W piątek Bank of America poinformował o przejęciu za 4 mld dolarów Countrywide Financial, firmy specjalizującej się w kredytach hipotecznych. Na rynku wymienia się jeszcze kilka innych amerykańskich instytucji finansowych, które wkrótce mogą trafić w ręce większych banków. Chodzi m.in. o Washington Mutual, National City czy Sun Trust.

W Europie najsłynniejsza jest sprawa brytyjskiego banku hipotecznego Northern Rock, który bliski był bankructwa. Rząd brytyjski, przy pomocy banku inwestycyjnego Goldman Sachs, poszukuje dla niego nowych inwestorów. Nie jest to jednak łatwe zadanie, bowiem kryzys na rynku nieruchomości w USA nie tylko nadwątlił kondycję finansową wielu instytucji, ale również uczynił dług bankowy trudniej dostępnym. A zatem finansowanie przejęć, które zazwyczaj odbywa się m.in. przy udziale długu, jest obecnie znacznie utrudnione.
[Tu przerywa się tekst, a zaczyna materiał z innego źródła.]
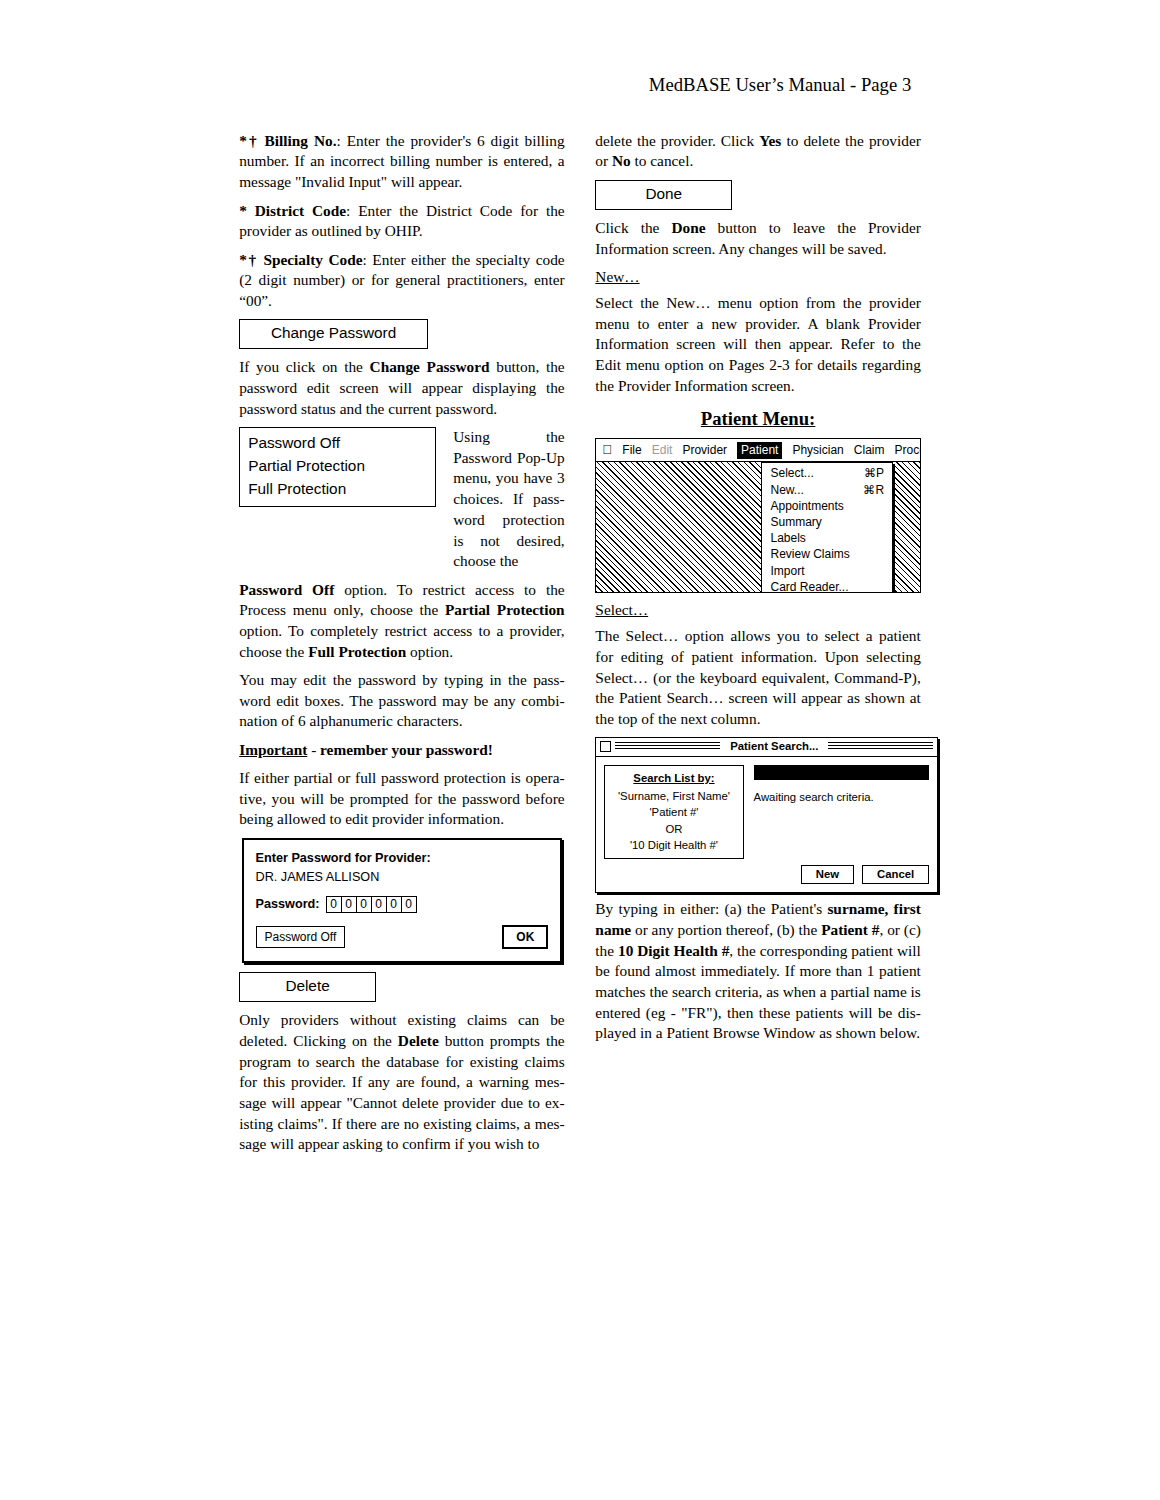MedBASE User’s Manual - Page 3
*† Billing No.: Enter the provider's 6 digit billing number. If an incorrect billing number is entered, a message "Invalid Input" will appear.
* District Code: Enter the District Code for the provider as outlined by OHIP.
*† Specialty Code: Enter either the specialty code (2 digit number) or for general practitioners, enter “00”.
Change Password
If you click on the Change Password button, the password edit screen will appear displaying the password status and the current password.
Password Off
Partial Protection
Full Protection
Using the Password Pop-Up menu, you have 3 choices. If password protection is not desired, choose the
Password Off option. To restrict access to the Process menu only, choose the Partial Protection option. To completely restrict access to a provider, choose the Full Protection option.
You may edit the password by typing in the password edit boxes. The password may be any combination of 6 alphanumeric characters.
Important - remember your password!
If either partial or full password protection is operative, you will be prompted for the password before being allowed to edit provider information.
Enter Password for Provider:
DR. JAMES ALLISON
Password: 000000
Password Off OK
Delete
Only providers without existing claims can be deleted. Clicking on the Delete button prompts the program to search the database for existing claims for this provider. If any are found, a warning message will appear "Cannot delete provider due to existing claims". If there are no existing claims, a message will appear asking to confirm if you wish to
delete the provider. Click Yes to delete the provider or No to cancel.
Done
Click the Done button to leave the Provider Information screen. Any changes will be saved.
New…
Select the New… menu option from the provider menu to enter a new provider. A blank Provider Information screen will then appear. Refer to the Edit menu option on Pages 2-3 for details regarding the Provider Information screen.
Patient Menu:
 File Edit Provider Patient Physician Claim Process
Select...⌘P
New...⌘R
Appointments
Summary
Labels
Review Claims
Import
Card Reader...
Select…
The Select… option allows you to select a patient for editing of patient information. Upon selecting Select… (or the keyboard equivalent, Command-P), the Patient Search… screen will appear as shown at the top of the next column.
Patient Search...
Search List by:
'Surname, First Name'
'Patient #'
OR
'10 Digit Health #'
Awaiting search criteria.
New Cancel
By typing in either: (a) the Patient's surname, first name or any portion thereof, (b) the Patient #, or (c) the 10 Digit Health #, the corresponding patient will be found almost immediately. If more than 1 patient matches the search criteria, as when a partial name is entered (eg - "FR"), then these patients will be displayed in a Patient Browse Window as shown below.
Problemy mają również największe grupy finansowe świata, takie jak Citigroup, Merrill Lynch czy Morgan Stanley. W ich przypadku ratunek nadchodzi z Bliskiego i Dalekiego Wschodu. Fundusze inwestycyjne, zarządzające częścią z ogromnych rezerw walutowych krajów arabskich i tygrysów azjatyckich, chętne są do nabywania udziałów w zachodnich bankach.

W najtrudniejszej sytuacji jest Citigroup. Wczoraj telewizja CNBC poinformowała, że grupa będzie musiała spisać na straty aż 24 mld dolarów i zwolnić ok. 20 tys. pracowników. W grudniu arabski fundusz inwestycyjny Abu Dhabi dokapitalizował grupę kwotą 7,5 mld dolarów. Kolejne 3 mld dolarów może w nią zainwestować fundusz inwestycyjny z Kuwejtu. Ten sam fundusz zainwestuje 4 mld dolarów w bank inwestycyjny Merrill Lynch, który do tej pory pozyskał z Azji 6,4 mld dolarów. A to zapewne jeszcze nie koniec.